Precept & Practice

Precept & Practice – JANUARY 24 – Habitual Virtue

Precept & Practice – JANUARY 24 – Habitual Virtue

The state which repays us, is that habitual virtue, which makes it as natural for a man to act right, as to breathe;  which so incorporates goodness with the system that pure thoughts are conceived without study, and just actions performed without effort:  as it is the perfection of health, when every bodily organ acts without exciting attention;  when the heart beats, and the lungs play, and the pulses flow, without reminding us that the mechanism of life is at work:   So it is with the beauty of moral life!  when man is just, and generous, and good, without knowing that he is practising any virtue, or overcoming any difficulty;  and the truly happy man is he who, at the close of a long life, has so changed his original nature, that he feels it an effort to do wrong;  and a mere compliance with habit, to perform every great and sacred duty of life.

Sydney Smith (Sketches of Lectures on Moral Philosophy)

We shall one day forget all about duty, and do everything from the love of the loveliness of it, the satisfaction of the rightness of it.

George MacDonald

oooOOOooo

From the Introduction to Precept and Practice

The kindly welcome given to my other little books, ‘Being and Doing’ and ‘Character and Conduct,’ must be my excuse for adding another collection of extracts to the number now in circulation.

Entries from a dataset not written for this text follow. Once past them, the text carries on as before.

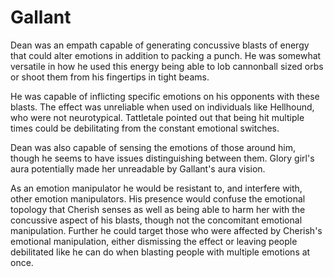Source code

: # Gallant
Dean was an empath capable of generating concussive blasts of energy that could alter emotions in addition to packing a punch. He was somewhat versatile in how he used this energy being able to lob cannonball sized orbs or shoot them from his fingertips in tight beams.

He was capable of inflicting specific emotions on his opponents with these blasts. The effect was unreliable when used on individuals like Hellhound, who were not neurotypical. Tattletale pointed out that being hit multiple times could be debilitating from the constant emotional switches.

Dean was also capable of sensing the emotions of those around him, though he seems to have issues distinguishing between them. Glory girl's aura potentially made her unreadable by Gallant's aura vision.

As an emotion manipulator he would be resistant to, and interfere with, other emotion manipulators. His presence would confuse the emotional topology that Cherish senses as well as being able to harm her with the concussive aspect of his blasts, though not the concomitant emotional manipulation. Further he could target those who were affected by Cherish's emotional manipulation, either dismissing the effect or leaving people debilitated like he can do when blasting people with multiple emotions at once.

The quotations are gathered from the books of many earnest thinkers, and deal with Life in all its length and breadth, with ourselves, our characters, our plain unvarnished faults and weaknesses, our often untoward circumstances, and with all that drags us down;-  with our purposes, our religion, our love and friendships, and with all that uplifts us;-  with our relation to others, our influence and responsibilities, and finally with those stages of our journey which bring us to the Road’s Last Turn and to the Silent Land.